Wie ist das Ambiente im Palais Royal?
Lage, Lage, Lage, das gilt in Paris so sehr wie nirgendwo sonst. Und hier, gerade mal zweihundert Meter vom Louvre entfernt, ist und isst man wirklich im Herzen der Stadt. Der Speiseraum, von dem man hinaus auf die Arkadengänge des Palais Royal blickt, hat nicht mehr als 30 Plätze. Mitten in der Großzügigkeit des alten Stadtpalasts ist so eine intime Atmosphäre möglich, und die ist gewollt. Schließlich treffen sich hier Politiker und Lobbyisten, die vertraulich miteinander reden wollen – als Zeichen der Diskretion schmücken weiße Rosen die Tische. Der Palais Royal ist eine besondere Immobilie: Jeder Stein, der hier bewegt wird, ruft den strengen Pariser Denkmalschutz auf den Plan. Die Decken des Restaurants sind flach, die Wände schwarz-weiß gestrichen. Korbstühle bestimmen das Ambiente, auf den Tischen liegt silbernes Christofle-Besteck. Man kann das bieder finden, aber der legere Service unter Ahmad Houmani, der bei Alain Ducasse gelernt hat, gleicht das locker wieder aus.
Wie werden die Gerichte begleitet?
Die mediterrane Leichtigkeit findet ihren Widerhall auf der Weinkarte. Den Schwerpunkt legt Chef-Sommelier Raphaël Cohen auf das Burgund, weil die changierende Fruchtigkeit der Weine besser zu den Gerichten passt als die schwere Holzigkeit des Bordelais. Es gibt eine riesige Champagner-Auswahl mit erlesenen Raritäten. Und schließlich finden sich noch Weine wie die satten Roten des biodynamisch arbeitenden Winzers Vladis Sclavos oder des Topguts Gaia Estate auf der Karte. Denn auch beim Wein richtet Philip Chronopoulos seinen Blick immer wieder gen Heimat.
Tipps von Philip Chronopoulos
Filakia
9, Rue Mandar, 75002 Paris
Tel. 0033-01 42 21 42 88
filakia.fr
Mo-So mittags und abends geöffnet, Gerichte € 5-16
„Am Wochenende gehe ich mit den Kindern in den Imbiss meiner Frau, es ist ein Ritual.

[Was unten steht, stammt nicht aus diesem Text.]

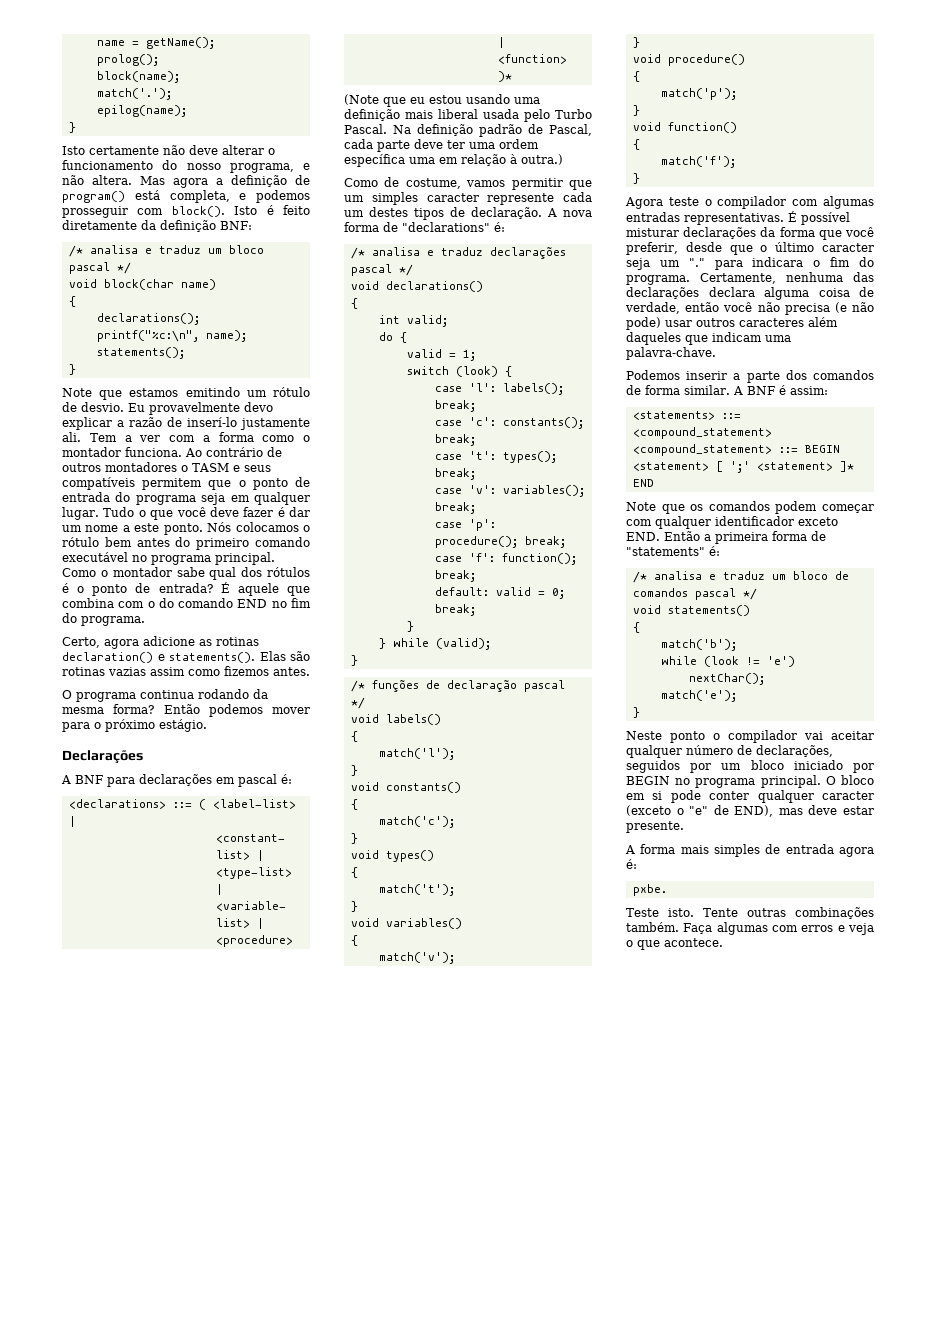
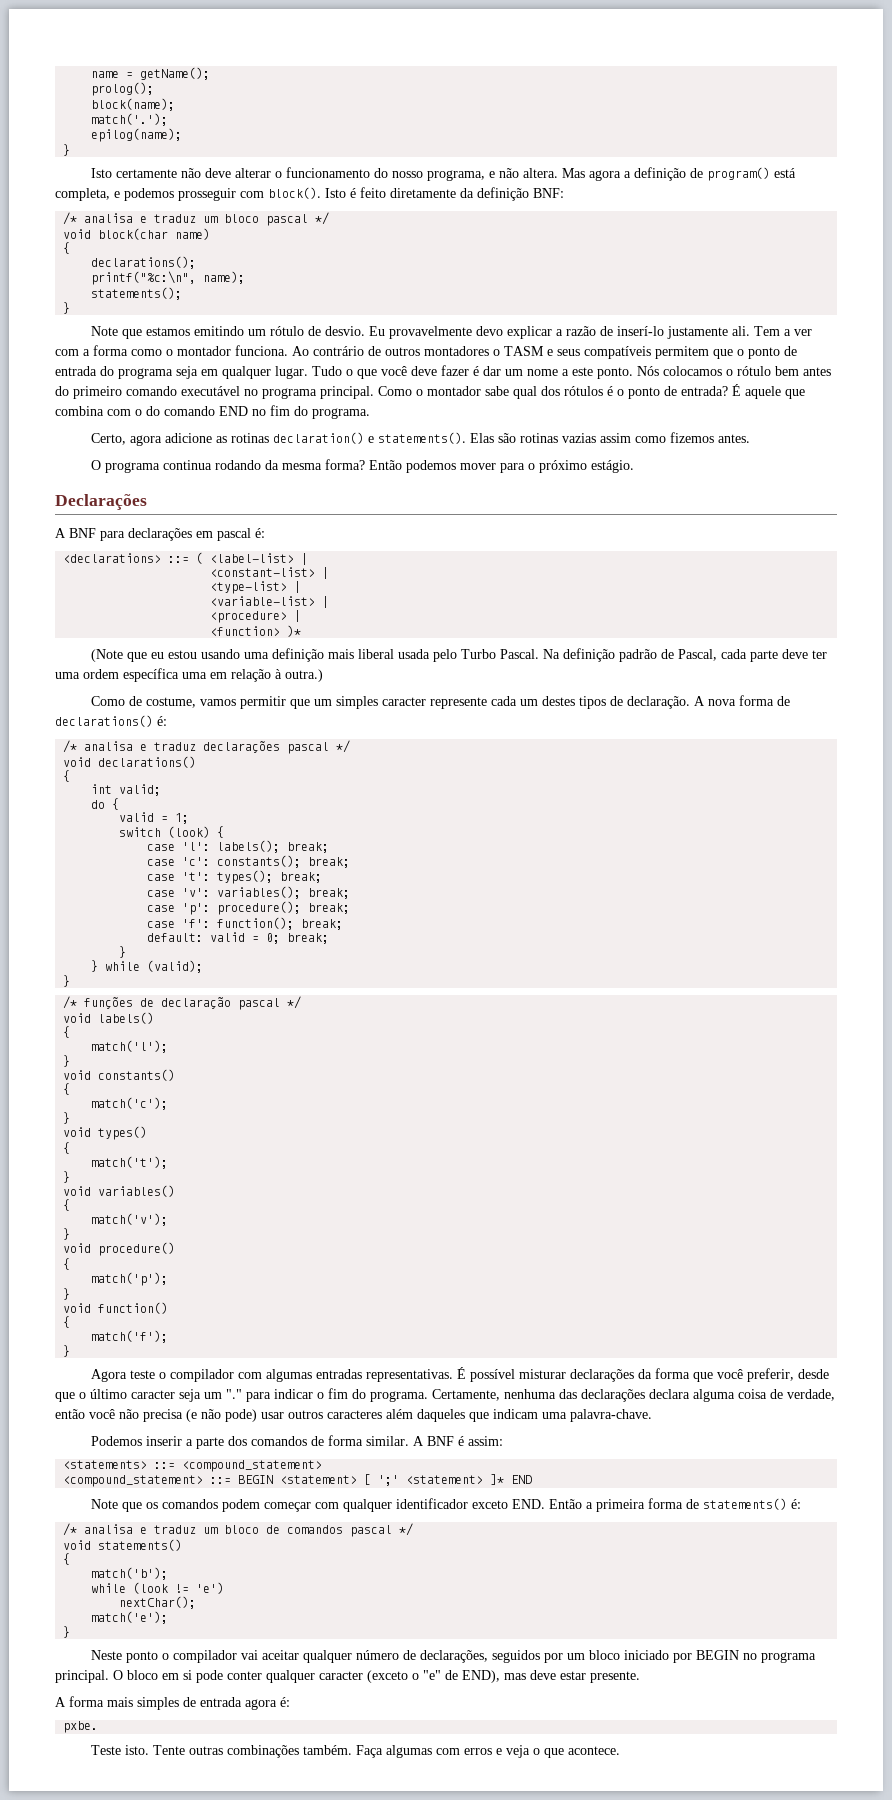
[402,222,490,232] "declarations" -> [55,715,153,727] declarations()
[752,257,804,267] indicara -> [274,1389,313,1399] indicar
[626,547,705,556] "statements" -> [702,1498,787,1510] statements()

Hier essen wir Souvlaki und Gyros und träumen von den Stränden auf dem Peloponnes.“
Terroir D'Avenir
8, Rue du Nil, 75002 Paris
terroirs-avenir.fr
Di-Fr 8-20 Uhr, Sa 8-19.30 Uhr, So 8-13.30 Uhr
„Es gibt keine besseren Produkte als in den kleinen Läden, die gemeinsam einen Bauernmarkt mitten in der Stadt bilden. Fisch, Fleisch, Milchprodukte und ein Bäcker – hier bleibt Paris ein Dorf.“
Izraël
30, Rue François Miron, 75004 Paris
Di-Sa 10-13 und 14-18.30 Uhr
„Der beste Gewürzladen Frankreichs. Wenn ich irgendein seltenes Produkt lange vergeblich suche – hier finde ich es.“
Zu Gast bei Philip Chronopoulos
Der Athener Philip Chronopoulos hat bei den großen Franzosen Bocuse, Robuchon und Passard gelernt. Er kocht seit Jahren im ehrwürdigen, noblen Palais Royal in Paris. Doch seit der Pandemie besinnt er sich auf seine griechischen Wurzeln und begeistert mit mediterranen Gerichten, etwa Milchkalb mit Pflaume, Zwiebel und Senf oder Hummer mit Mais, Blumenkohl und Zitronengras. Die Weine entsprechen der Leichtigkeit der Küche, der Fokus liegt auf dem Burgund und Champagner.